There are clear gaps in securing AI infrastructure which can be filled today. If you’re wondering what an AI safety startup might actually do, here are some suggestions for commercial interventions targeting different parts of the stack.

Frontier Models: Interpretability tooling, evaluations infrastructure, and formal verification environments. Tools which might be implemented by labs and companies with direct access to frontier models to understand and control them better.
Applications: Content screening, red-teaming as a service, and monitoring for misuse. Helping startups building on frontier models catch accidental or deliberate misuse of their platforms.
Enterprise Deployments: Observability platforms, run-time guardrails, and hallucination detection. Enterprises and governments using AI to automate critical work should be able to catch issues early and reliably.
Market Incentives: Model audit and certification, and safety-linked insurance. Creating market incentives which reward safer models when they’re released into the world.

None of these require waiting for frontier labs to solve alignment, or hoping that someone else finds your work and decides to implement it. Instead of writing white papers hoping governments will regulate or frontier labs will dutifully listen, you build safety directly into products that customers come to rely on. One path hopes someone will do the work, whereas the other is the work.

Safety Across The Stack

When you tap your card at a shop to make a purchase, a network of financial institutions plays a role in processing your transaction. The point of sale system reads your card information, sends it on to a payment processor, who forwards the request to the appropriate card network. The issuing bank for your card authorises the transaction, the money is sent to cash clearing systems, and cash settlement is performed often through a central bank settlement system.

There is a sense in which all fraud happens at a bank. They have to release the fraudulent funds, after all. But the declaration that all fraud prevention initiatives should be focused on banks and banks alone comes across as fundamentally confused. Fraud prevention might be easier at other layers, and refusing to take those opportunities simply because it is in principle preventable at some more central stage would not lead to the best allocation of resources.

Similarly, when a user prompts an AI application, they are not simply submitting an instruction directly to a frontier model company. Just as tapping your card does more than instruct your bank, such a message goes through guardrails, model routing, observability layers, and finally frontier model safety measures. Every step of this process is an opportunity for robustness we should not let go to waste.

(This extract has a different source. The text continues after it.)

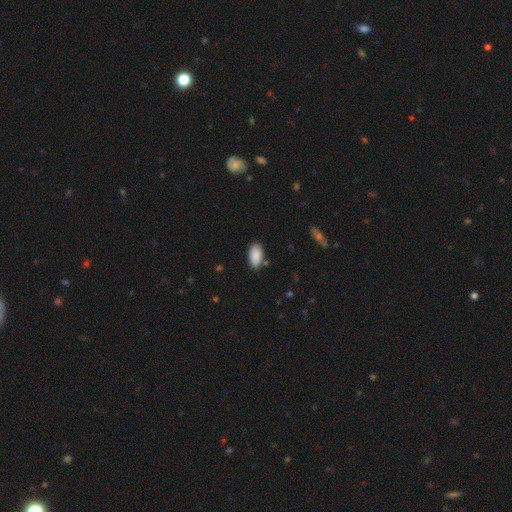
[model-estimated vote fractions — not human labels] smooth-or-featured: smooth: 89% | star or artifact: 6% | featured or disk: 4%
  how-rounded: in between: 94% | cigar-shaped: 4% | round: 2%
  merging: none: 82% | minor disturbance: 13% | major disturbance: 3% | merger: 2%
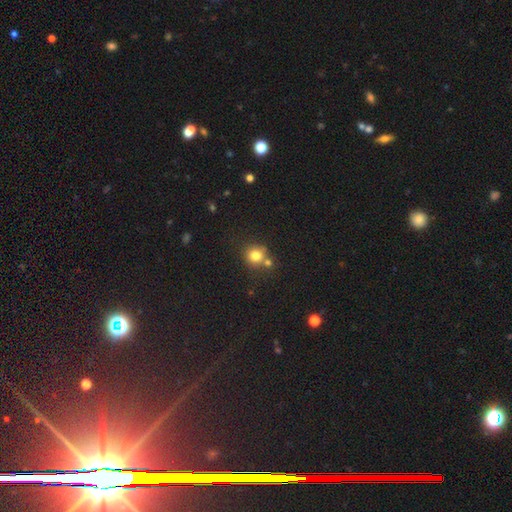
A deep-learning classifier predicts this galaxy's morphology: A smooth galaxy with no disk features (79%) that is round (89%). Merging: none (62%).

This becomes even more critical as AI agents begin acting autonomously in the world, doing everything from browsing and transacting to writing and executing sophisticated code. When an agent’s action passes through multiple services before having an effect, every link in that chain is both a potential failure point and an opportunity for a safety check.

Exclusively focusing AI safety interventions on frontier labs would be like securing the entire financial system by regulating only banks. Necessary, but nowhere near the most efficient or robust approach.

Capital, Talent, and Credibility

Successful for-profits are in an inherently better position to acquire resources than non-profits. Their path to funding, talent acquisition, and long-term influence is far stronger than that of their charitable counterparts.

There is an immense amount of venture capital washing around the AI space, estimated at ~$190 billion in 2025. Flapping Airplanes raised $180 million in one round, comparable to what some of the largest AI safety grantmakers deploy annually, raised in a fraction of the time. VC allows you to raise at speed, try many approaches, and pivot more freely than would be possible in academia or when reliant on slower charitable funders.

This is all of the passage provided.